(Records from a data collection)

-- Opening Marker --

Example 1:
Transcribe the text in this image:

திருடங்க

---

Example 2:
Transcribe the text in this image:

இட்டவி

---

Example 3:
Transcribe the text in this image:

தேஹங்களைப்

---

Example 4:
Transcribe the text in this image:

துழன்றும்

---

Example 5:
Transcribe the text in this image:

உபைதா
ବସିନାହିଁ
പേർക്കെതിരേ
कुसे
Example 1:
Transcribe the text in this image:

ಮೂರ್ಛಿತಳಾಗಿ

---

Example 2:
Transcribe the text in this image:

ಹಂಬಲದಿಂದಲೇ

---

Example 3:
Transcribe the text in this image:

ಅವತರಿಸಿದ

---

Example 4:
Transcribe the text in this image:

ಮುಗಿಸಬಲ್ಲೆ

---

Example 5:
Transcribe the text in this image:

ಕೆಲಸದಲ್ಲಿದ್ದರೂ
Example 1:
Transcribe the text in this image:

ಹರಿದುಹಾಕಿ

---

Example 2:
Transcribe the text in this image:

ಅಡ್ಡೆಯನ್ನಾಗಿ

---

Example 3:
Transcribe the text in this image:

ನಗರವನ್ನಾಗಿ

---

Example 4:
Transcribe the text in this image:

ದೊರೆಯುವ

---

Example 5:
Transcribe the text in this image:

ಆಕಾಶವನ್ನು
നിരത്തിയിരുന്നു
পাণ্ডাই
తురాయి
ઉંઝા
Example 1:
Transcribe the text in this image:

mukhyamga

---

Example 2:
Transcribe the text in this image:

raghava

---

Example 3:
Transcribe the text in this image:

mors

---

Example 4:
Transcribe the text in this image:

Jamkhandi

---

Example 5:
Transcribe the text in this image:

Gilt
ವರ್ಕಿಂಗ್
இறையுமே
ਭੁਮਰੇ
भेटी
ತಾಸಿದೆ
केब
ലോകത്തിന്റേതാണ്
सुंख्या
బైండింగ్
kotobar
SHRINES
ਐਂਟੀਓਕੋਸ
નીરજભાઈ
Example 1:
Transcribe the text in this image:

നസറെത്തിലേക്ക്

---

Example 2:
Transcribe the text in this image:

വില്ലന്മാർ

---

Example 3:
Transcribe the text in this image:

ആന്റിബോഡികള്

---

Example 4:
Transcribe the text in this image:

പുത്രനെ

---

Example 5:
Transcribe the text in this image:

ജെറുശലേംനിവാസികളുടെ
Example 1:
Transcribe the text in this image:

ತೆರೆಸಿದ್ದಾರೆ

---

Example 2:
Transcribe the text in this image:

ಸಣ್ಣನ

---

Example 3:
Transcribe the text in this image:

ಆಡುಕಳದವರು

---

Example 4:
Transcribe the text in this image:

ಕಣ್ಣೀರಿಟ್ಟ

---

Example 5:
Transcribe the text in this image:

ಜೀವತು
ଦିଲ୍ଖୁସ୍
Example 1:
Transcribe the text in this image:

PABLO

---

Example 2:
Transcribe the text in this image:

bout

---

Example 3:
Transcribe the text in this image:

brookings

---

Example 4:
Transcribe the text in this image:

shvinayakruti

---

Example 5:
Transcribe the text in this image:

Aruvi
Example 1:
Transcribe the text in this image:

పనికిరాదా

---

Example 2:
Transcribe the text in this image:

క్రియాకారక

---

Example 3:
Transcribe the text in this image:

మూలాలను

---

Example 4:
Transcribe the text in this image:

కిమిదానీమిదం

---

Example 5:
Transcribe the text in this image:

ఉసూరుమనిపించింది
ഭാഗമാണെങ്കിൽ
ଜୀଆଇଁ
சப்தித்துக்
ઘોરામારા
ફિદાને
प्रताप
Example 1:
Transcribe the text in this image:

-- Closing Marker --

## WHAT TO DO
Could you give the records again, exactly as they appear?

## COMPLETED EXERCISE
Example 1:
Transcribe the text in this image:

திருடங்க

---

Example 2:
Transcribe the text in this image:

இட்டவி

---

Example 3:
Transcribe the text in this image:

தேஹங்களைப்

---

Example 4:
Transcribe the text in this image:

துழன்றும்

---

Example 5:
Transcribe the text in this image:

உபைதா
ବସିନାହିଁ
പേർക്കെതിരേ
कुसे
Example 1:
Transcribe the text in this image:

ಮೂರ್ಛಿತಳಾಗಿ

---

Example 2:
Transcribe the text in this image:

ಹಂಬಲದಿಂದಲೇ

---

Example 3:
Transcribe the text in this image:

ಅವತರಿಸಿದ

---

Example 4:
Transcribe the text in this image:

ಮುಗಿಸಬಲ್ಲೆ

---

Example 5:
Transcribe the text in this image:

ಕೆಲಸದಲ್ಲಿದ್ದರೂ
Example 1:
Transcribe the text in this image:

ಹರಿದುಹಾಕಿ

---

Example 2:
Transcribe the text in this image:

ಅಡ್ಡೆಯನ್ನಾಗಿ

---

Example 3:
Transcribe the text in this image:

ನಗರವನ್ನಾಗಿ

---

Example 4:
Transcribe the text in this image:

ದೊರೆಯುವ

---

Example 5:
Transcribe the text in this image:

ಆಕಾಶವನ್ನು
നിരത്തിയിരുന്നു
পাণ্ডাই
తురాయి
ઉંઝા
Example 1:
Transcribe the text in this image:

mukhyamga

---

Example 2:
Transcribe the text in this image:

raghava

---

Example 3:
Transcribe the text in this image:

mors

---

Example 4:
Transcribe the text in this image:

Jamkhandi

---

Example 5:
Transcribe the text in this image:

Gilt
ವರ್ಕಿಂಗ್
இறையுமே
ਭੁਮਰੇ
भेटी
ತಾಸಿದೆ
केब
ലോകത്തിന്റേതാണ്
सुंख्या
బైండింగ్
kotobar
SHRINES
ਐਂਟੀਓਕੋਸ
નીરજભાઈ
Example 1:
Transcribe the text in this image:

നസറെത്തിലേക്ക്

---

Example 2:
Transcribe the text in this image:

വില്ലന്മാർ

---

Example 3:
Transcribe the text in this image:

ആന്റിബോഡികള്

---

Example 4:
Transcribe the text in this image:

പുത്രനെ

---

Example 5:
Transcribe the text in this image:

ജെറുശലേംനിവാസികളുടെ
Example 1:
Transcribe the text in this image:

ತೆರೆಸಿದ್ದಾರೆ

---

Example 2:
Transcribe the text in this image:

ಸಣ್ಣನ

---

Example 3:
Transcribe the text in this image:

ಆಡುಕಳದವರು

---

Example 4:
Transcribe the text in this image:

ಕಣ್ಣೀರಿಟ್ಟ

---

Example 5:
Transcribe the text in this image:

ಜೀವತು
ଦିଲ୍ଖୁସ୍
Example 1:
Transcribe the text in this image:

PABLO

---

Example 2:
Transcribe the text in this image:

bout

---

Example 3:
Transcribe the text in this image:

brookings

---

Example 4:
Transcribe the text in this image:

shvinayakruti

---

Example 5:
Transcribe the text in this image:

Aruvi
Example 1:
Transcribe the text in this image:

పనికిరాదా

---

Example 2:
Transcribe the text in this image:

క్రియాకారక

---

Example 3:
Transcribe the text in this image:

మూలాలను

---

Example 4:
Transcribe the text in this image:

కిమిదానీమిదం

---

Example 5:
Transcribe the text in this image:

ఉసూరుమనిపించింది
ഭാഗമാണെങ്കിൽ
ଜୀଆଇଁ
சப்தித்துக்
ઘોરામારા
ફિદાને
प्रताप
Example 1:
Transcribe the text in this image:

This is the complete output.